For this task, retype the records below exactly.

* **Material provided**:
*** Begin section ***

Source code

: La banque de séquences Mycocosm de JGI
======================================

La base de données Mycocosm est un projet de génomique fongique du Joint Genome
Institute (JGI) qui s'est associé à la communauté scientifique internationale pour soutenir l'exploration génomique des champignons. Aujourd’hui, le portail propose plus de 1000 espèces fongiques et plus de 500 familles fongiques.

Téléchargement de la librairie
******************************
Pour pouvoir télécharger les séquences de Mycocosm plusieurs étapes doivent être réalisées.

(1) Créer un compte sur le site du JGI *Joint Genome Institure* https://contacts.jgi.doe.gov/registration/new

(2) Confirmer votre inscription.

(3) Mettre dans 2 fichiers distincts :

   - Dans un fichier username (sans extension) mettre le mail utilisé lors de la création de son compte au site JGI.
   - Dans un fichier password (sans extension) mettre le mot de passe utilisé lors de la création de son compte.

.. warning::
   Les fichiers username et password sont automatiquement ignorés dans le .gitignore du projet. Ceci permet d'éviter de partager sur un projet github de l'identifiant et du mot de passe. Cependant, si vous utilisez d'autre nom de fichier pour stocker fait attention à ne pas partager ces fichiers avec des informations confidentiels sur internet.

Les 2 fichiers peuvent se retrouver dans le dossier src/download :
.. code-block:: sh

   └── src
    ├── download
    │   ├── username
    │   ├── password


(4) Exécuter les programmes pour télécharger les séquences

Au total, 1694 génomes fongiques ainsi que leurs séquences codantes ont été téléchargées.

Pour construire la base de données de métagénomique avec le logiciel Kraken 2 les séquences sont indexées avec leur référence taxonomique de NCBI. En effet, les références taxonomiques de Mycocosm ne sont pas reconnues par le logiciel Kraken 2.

*** End section ***

* **Solution for this exercise**:
Source code

: La banque de séquences Mycocosm de JGI
======================================

La base de données Mycocosm est un projet de génomique fongique du Joint Genome
Institute (JGI) qui s'est associé à la communauté scientifique internationale pour soutenir l'exploration génomique des champignons. Aujourd’hui, le portail propose plus de 1000 espèces fongiques et plus de 500 familles fongiques.

Téléchargement de la librairie
******************************
Pour pouvoir télécharger les séquences de Mycocosm plusieurs étapes doivent être réalisées.

(1) Créer un compte sur le site du JGI *Joint Genome Institure* https://contacts.jgi.doe.gov/registration/new

(2) Confirmer votre inscription.

(3) Mettre dans 2 fichiers distincts :

   - Dans un fichier username (sans extension) mettre le mail utilisé lors de la création de son compte au site JGI.
   - Dans un fichier password (sans extension) mettre le mot de passe utilisé lors de la création de son compte.

.. warning::
   Les fichiers username et password sont automatiquement ignorés dans le .gitignore du projet. Ceci permet d'éviter de partager sur un projet github de l'identifiant et du mot de passe. Cependant, si vous utilisez d'autre nom de fichier pour stocker fait attention à ne pas partager ces fichiers avec des informations confidentiels sur internet.

Les 2 fichiers peuvent se retrouver dans le dossier src/download :
.. code-block:: sh

   └── src
    ├── download
    │   ├── username
    │   ├── password


(4) Exécuter les programmes pour télécharger les séquences

Au total, 1694 génomes fongiques ainsi que leurs séquences codantes ont été téléchargées.

Pour construire la base de données de métagénomique avec le logiciel Kraken 2 les séquences sont indexées avec leur référence taxonomique de NCBI. En effet, les références taxonomiques de Mycocosm ne sont pas reconnues par le logiciel Kraken 2.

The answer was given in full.